- Supreme Court of the United States

Argued October 5, 1998 Decided November 3, 1998
- Full case name: Naomi Marquez, Petitioner v. Screen Actors Guild, Incorporated, et al.
- Citations: 525 U.S. 33 (more) 119 S. Ct. 292; 142 L. Ed. 2d 242; 1998 U.S. LEXIS 7110; 67 U.S.L.W. 4001; 136 Lab. Cas. (CCH) ¶ 10,274; 159 L.R.R.M. 2641; 98 Cal. Daily Op. Service 8181; 98 Daily Journal DAR 11327

Case history
- Prior: On writ of cert. to the United States Court of Appeals for the Ninth Circuit
- Subsequent: None

Holding
- The union (SAG) did not breach its duty of fair representation merely by negotiating a union security clause that uses the language derived from the NLRA § 8(a)(3) without explaining in the contract agreement the Court's interpretation of that language.

Court membership
- Chief Justice William Rehnquist Associate Justices John P. Stevens · Sandra Day O'Connor Antonin Scalia · Anthony Kennedy David Souter · Clarence Thomas Ruth Bader Ginsburg · Stephen Breyer

Case opinions
- Majority: O'Connor, joined by unanimous
- Concurrence: Kennedy, joined by Thomas

Laws applied
- National Labor Relations Act

= Marquez v. Screen Actors Guild Inc. =

Marquez v. Screen Actors Guild Inc., 525 U.S. 33 (1998), was a United States Supreme Court decision involving the validity of a union shop contract.

== Background ==
The petitioner Naomi Marquez is a part-time actress who successfully auditioned for a one-line role in Medicine Ball, a television series produced by Lakeside Productions. Pursuant to the union agreement Lakeside Productions had with the Screen Actors Guild (SAG), Lakeside contacted the SAG to verify that Marquez met the requirements of the union security clause.

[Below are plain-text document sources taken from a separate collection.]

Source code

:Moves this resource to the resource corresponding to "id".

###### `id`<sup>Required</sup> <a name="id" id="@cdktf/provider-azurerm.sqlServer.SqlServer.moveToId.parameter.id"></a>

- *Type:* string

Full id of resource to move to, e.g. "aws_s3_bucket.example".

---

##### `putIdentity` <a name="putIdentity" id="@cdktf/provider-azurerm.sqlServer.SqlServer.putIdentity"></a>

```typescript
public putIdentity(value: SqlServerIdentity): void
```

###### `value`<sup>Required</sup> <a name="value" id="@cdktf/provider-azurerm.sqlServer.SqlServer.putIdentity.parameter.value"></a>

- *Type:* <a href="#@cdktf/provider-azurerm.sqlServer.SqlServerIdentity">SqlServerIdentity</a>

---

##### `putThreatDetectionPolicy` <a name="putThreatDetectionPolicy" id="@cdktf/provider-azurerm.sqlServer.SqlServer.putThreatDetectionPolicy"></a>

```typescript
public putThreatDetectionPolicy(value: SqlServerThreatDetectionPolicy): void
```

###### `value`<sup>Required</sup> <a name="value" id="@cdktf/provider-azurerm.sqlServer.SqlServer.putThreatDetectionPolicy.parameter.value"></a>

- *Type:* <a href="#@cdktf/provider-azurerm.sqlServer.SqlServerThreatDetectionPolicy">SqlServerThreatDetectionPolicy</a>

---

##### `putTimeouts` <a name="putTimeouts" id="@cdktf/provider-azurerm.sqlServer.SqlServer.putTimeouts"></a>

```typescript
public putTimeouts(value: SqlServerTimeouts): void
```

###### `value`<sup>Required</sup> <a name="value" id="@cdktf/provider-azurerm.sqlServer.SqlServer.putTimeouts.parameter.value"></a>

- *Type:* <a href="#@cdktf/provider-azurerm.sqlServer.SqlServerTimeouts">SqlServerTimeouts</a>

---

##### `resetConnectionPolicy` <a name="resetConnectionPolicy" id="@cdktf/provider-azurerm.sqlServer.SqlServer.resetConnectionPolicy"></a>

It turns out that Marquez had previously worked in the motion picture industry for more than 30 days, thus the union security clause was triggered and Marquez was required to pay union fees before she could work at Lakeside.

The petitioner tried to negotiate with the SAG which would allow her to pay the union fees after she completed her work with Lakeside. The negotiations did not result in any compromise. On the day the part was supposed to be filmed, Marquez still had not paid her union dues and fees. Lakeside hired a different actress to fill in the part. At some point afterwards, the SAG faxed a letter to Lakeside that it had no objections to the petitioner working in the production, but it was too late for filming had already started on schedule with the replacement actress.

The petitioner filed a suit against the SAG and Lakeside claiming that they had breached its duty of fair representation by negotiating and enforcing a union security clause that used language from NLRA § 8(a)(3) but did not include the Court's rulings and explanation of rights in the terms of the agreement to intentionally mislead the workers within the union.

At issue was whether a union breaches its duty of fair representation by negotiating a union security clause that uses statutory language without articulating the Court's interpretation of that language.

== Opinion of the Court ==
The Court unanimously denied Marquez's claim.

The Court said that the statutory language incorporates all the refinements associated with the language, is a shorthand description of the worker's legal rights. The Court explained that if the petitioner's logic was used, there would be no stopping point because all contracts would have to spell out every intricacy of every term in the contract. Contracts would thus become massive, and yet there would be no real benefit from the increase in mass. The Court decided that it was perfectly reasonable for the union to use terms of art in a contract.

NLRB v. General Motors Corp.: An employee can satisfy NLRA § 8(a)(3) "membership" condition merely by paying to the union an amount equal to its initiation fees and dues.

Communications Workers of America v. Beck: NLRA § 8(a)(3) does not permit unions to exact fees or dues over the objection of nonmembers for activities that are not germane to collective bargaining, grievance adjustment, or contract administration.